The Cup will be poorer, and not just literally, but 2020-21 must be a season of sacrifices.

The undervalued FA and League Cups will do most of the scrimping. Few others seem willing to offer much up.

The League Cup first round is pencilled in for September 5, set aside for internationals. Even some third-tier clubs get enough call-ups (three) to postpone league games, but with round two the following week, if the ties move, it will be forward.

That could mean Doncaster Rovers starting their season in two-and-a-half weeks. They only resumed group training on Thursday after five months. When clubs have to pare squads back, they will need depth more than ever. Some will celebrate an opening-day defeat.

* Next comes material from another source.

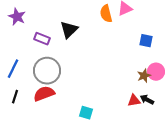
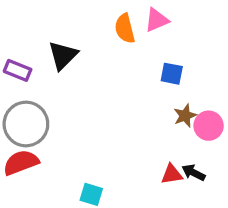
blue square: (146, 41) -> (172, 74), moved
brown star: (144, 76) -> (185, 116), moved

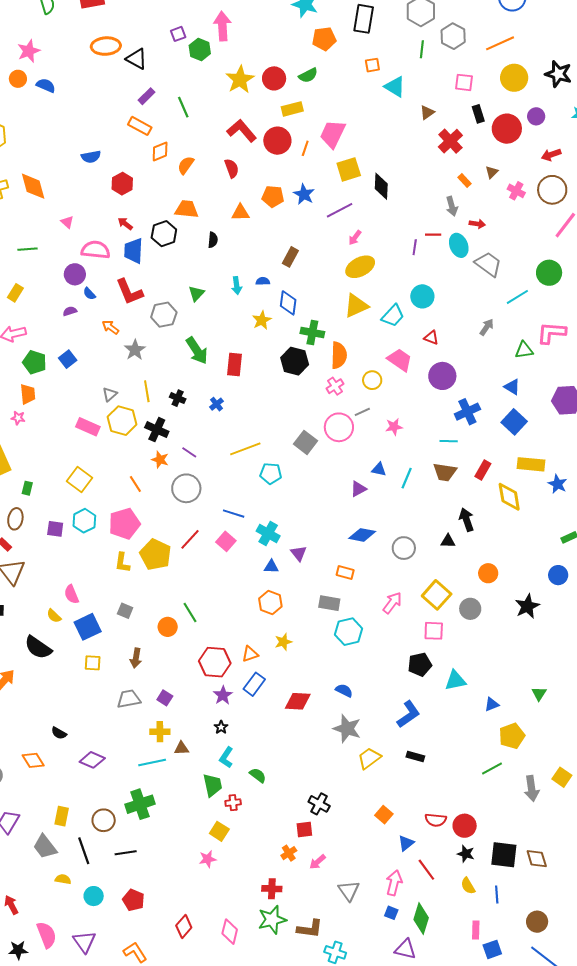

The League Cup has four rounds to squeeze into September before European and international football gobble up all midweeks until Christmas.

Some will pick the sort of disrespectful XI Liverpool had to when double-booked last season.

The European Super Cup final is in Budapest the Thursday after the League Cup third round. The European champions are due at December’s Club World Cup.

Tottenham Hotspur’s three Europa League qualifiers – reduced to one leg – clash with League Cup rounds, and the FA Cup final, semi-finals and quarter-finals are on Premier League weekends.

The punishments for success have rarely been so harsh.

If either Manchester club reaches a European final, their season will finish next weekend. There has been talk of allowing them to start 2020-21 late but is there room?

As soon as next season ends we must get on with Euro 2020, where the air miles could be even more valuable than prize money.

With 12 rounds of Premier League matches pencilled in for December and January, heaven forbid postponements. We are all wondering what will happen in ‘flu season.

There should have been more give. Cutting back league programmes is difficult but the Nations League will go ahead in September, October and November, with Euro 2020 play-offs amongst it.

Once the qualifying rounds are played, it seems the Europa League will be as overblown as ever, taking six group games to do what one knockout tie could, just like the Champions League. A repeat of this year’s “final eight” competitions in both would help.

The Football League Trophy, where you will struggle to work out if games are behind closed doors, will keep taxing squads least able to cope.

After five months without, many clubs and fans will be grateful just for some football. If it is less than perfect, so be it.

But the game ought to have thought harder about what is worth preserving. Hopefully some sacrifices do not become permanent.